Nur

Cerita Pendek – Kumpulan Cerita Menarik
Nur
Oleh : Ardhia Tri AP

Pembunuh!” mendengar itu urat2 wajah lelaki itu menegang. Diletakkannya telunjuk persis di depan bibirnya, sambil menoleh ke kanan dan kiri, melihat situasi.

“Sssttss, jangan terlalu keras. Banyak yang bisa mendengarmu,” ujarnya berbisik pada perempuan cantik di depannya. Perempuan berkulit sawo matang mengecilkan suaranya, menurut. Lalu dia diam beberapa saat.
Beberapa waktu lalu, dia harus melewati perjalanan yang sedikit jauh dan melelahkan, untuk bisa sampai di kota S ini, tempat dia ingin terus melakukan teror pada lelaki yang sudah putus asa. Beberapa tahun terakhir, gairah yang tersisa dalam sel-sel tubuhnya yang bekerja adalah usaha untuk terus menghujani rasa bersalah pada lelaki kurus dihadapannya saat ini.

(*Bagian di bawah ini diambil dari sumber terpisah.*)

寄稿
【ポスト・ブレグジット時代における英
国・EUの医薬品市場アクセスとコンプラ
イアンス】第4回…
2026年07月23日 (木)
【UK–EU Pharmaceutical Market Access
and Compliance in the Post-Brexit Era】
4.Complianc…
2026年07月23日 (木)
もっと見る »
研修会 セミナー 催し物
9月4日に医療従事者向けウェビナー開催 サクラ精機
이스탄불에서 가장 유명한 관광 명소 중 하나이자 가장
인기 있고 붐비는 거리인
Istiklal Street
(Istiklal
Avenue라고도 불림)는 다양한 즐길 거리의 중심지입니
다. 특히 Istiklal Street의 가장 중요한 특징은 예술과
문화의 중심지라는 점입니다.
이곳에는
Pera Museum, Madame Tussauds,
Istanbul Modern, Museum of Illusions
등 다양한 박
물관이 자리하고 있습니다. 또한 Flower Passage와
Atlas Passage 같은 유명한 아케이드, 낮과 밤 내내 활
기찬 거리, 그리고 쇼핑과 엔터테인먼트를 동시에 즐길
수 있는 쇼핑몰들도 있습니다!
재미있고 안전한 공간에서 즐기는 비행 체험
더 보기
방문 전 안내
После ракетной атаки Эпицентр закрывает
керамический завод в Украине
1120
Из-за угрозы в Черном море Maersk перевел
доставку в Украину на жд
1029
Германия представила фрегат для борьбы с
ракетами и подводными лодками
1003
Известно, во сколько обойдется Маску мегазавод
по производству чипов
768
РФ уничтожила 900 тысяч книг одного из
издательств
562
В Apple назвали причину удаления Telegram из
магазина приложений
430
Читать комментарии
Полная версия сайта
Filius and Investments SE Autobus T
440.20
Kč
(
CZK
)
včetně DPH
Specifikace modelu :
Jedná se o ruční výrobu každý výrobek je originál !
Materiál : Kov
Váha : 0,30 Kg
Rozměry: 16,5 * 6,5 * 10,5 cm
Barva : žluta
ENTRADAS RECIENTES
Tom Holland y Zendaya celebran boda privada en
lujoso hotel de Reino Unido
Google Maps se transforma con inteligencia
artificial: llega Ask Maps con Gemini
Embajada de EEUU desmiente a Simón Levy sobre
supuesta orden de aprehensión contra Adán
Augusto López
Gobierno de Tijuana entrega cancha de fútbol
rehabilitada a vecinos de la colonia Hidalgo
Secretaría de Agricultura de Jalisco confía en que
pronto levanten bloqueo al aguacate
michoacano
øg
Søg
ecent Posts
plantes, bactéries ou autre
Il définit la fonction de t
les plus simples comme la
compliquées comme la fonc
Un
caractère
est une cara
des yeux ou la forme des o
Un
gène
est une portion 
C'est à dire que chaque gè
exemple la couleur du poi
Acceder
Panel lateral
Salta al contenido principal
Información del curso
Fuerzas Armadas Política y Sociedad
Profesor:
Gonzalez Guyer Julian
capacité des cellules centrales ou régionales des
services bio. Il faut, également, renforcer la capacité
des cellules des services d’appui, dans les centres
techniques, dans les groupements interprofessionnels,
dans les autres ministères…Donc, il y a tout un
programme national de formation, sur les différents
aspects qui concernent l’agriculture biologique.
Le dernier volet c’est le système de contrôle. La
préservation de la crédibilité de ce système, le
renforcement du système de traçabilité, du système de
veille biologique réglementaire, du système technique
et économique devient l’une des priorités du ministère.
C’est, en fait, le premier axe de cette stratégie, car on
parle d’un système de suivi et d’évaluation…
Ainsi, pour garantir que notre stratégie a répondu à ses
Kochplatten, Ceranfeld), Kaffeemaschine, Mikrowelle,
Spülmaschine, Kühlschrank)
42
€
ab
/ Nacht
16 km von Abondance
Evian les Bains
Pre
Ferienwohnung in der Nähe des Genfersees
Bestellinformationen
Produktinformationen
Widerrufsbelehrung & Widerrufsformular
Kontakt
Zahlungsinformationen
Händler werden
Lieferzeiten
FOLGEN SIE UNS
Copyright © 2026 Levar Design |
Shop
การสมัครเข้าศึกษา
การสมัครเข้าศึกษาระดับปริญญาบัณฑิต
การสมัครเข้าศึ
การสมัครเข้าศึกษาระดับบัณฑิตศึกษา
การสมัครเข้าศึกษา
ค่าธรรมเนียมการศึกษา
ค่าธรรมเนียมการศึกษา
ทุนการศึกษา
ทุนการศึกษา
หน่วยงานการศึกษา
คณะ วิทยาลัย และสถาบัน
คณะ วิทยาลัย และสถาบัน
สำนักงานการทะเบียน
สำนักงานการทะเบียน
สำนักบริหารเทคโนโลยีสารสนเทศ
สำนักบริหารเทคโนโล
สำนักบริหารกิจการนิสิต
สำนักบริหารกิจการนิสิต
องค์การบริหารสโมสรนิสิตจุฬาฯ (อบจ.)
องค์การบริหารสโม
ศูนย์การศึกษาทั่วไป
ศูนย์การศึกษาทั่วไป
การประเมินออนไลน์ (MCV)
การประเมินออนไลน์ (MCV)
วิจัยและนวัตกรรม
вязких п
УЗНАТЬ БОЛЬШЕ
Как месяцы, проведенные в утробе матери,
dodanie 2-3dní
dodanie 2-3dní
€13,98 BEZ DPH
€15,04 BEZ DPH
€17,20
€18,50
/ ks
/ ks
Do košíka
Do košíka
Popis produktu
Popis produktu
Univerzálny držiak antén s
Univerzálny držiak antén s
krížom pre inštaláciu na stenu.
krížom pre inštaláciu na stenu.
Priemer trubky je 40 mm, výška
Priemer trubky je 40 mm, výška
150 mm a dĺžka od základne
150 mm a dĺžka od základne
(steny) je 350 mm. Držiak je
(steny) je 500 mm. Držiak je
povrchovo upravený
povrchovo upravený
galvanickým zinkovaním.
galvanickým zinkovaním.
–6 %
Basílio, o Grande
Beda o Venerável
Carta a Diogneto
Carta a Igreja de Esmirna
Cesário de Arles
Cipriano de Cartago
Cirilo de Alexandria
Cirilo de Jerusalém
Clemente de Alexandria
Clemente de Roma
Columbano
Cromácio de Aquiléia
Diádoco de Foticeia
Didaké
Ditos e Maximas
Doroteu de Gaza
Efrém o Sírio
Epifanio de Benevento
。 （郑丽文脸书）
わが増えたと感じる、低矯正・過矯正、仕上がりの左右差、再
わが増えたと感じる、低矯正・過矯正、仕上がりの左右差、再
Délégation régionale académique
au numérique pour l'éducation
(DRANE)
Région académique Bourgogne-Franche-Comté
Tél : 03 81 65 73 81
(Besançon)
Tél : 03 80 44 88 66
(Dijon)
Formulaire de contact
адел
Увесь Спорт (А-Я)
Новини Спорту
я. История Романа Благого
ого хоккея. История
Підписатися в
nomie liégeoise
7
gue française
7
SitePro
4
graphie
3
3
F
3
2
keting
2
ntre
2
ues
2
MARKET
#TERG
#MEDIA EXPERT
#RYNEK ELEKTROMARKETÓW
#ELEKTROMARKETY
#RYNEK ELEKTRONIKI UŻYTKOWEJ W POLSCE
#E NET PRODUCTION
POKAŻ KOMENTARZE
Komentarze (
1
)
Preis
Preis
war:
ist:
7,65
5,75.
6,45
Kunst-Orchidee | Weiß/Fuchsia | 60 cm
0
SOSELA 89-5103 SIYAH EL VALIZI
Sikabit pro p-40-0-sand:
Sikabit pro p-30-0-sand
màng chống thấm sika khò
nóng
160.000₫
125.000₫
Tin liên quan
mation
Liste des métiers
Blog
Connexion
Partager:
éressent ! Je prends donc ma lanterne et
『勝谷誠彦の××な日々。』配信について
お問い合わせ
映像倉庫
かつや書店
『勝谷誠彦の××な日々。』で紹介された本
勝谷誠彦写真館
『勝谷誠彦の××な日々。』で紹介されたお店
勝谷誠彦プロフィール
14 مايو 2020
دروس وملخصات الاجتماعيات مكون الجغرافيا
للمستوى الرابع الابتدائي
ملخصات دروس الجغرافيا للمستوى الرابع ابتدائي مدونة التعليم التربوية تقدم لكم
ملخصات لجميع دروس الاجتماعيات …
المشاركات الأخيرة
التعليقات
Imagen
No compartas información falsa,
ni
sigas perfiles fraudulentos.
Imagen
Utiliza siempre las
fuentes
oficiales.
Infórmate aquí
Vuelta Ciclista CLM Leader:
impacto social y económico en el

Di kota S, tepat di belakang lapangan samping alun-alun, berdiri sebuah lembaga permasyarakatan, atau LP. Banyak orang keluar masuk. Laki-perempuan. Tampan dan cantik. Beberapa ada yang menarik. Sedikit dari mereka cantik, dan banyak yang tak begitu cantik. Agaknya, LP seperti itu terancang untuk masyarakat dari kelas tertentu. Beberapa surve pribadi juga pernah perempuan itu lakukan. Dia melihat sendiri bahwa perempuan-perempuan cantik yang berkunjung ke LP itu, untuk menemui penghuni dengan kasus narkoba. Dia pernah bertanya, pada penjaga, perempuan pengunjung dan pada lelaki yang di selalu ia temui itu. Dari surve pribadinya itu, selanjutnya ia memiliki kesimpulan lain untuk pengunjung berwajah dingin, kulit sawo matang dengan garis wajah yang kuat. sedikit banyak bisa dipastikan, tahanan yang akan dikunjungi memiliki kasus pemerkosaan, atau pembunuhan.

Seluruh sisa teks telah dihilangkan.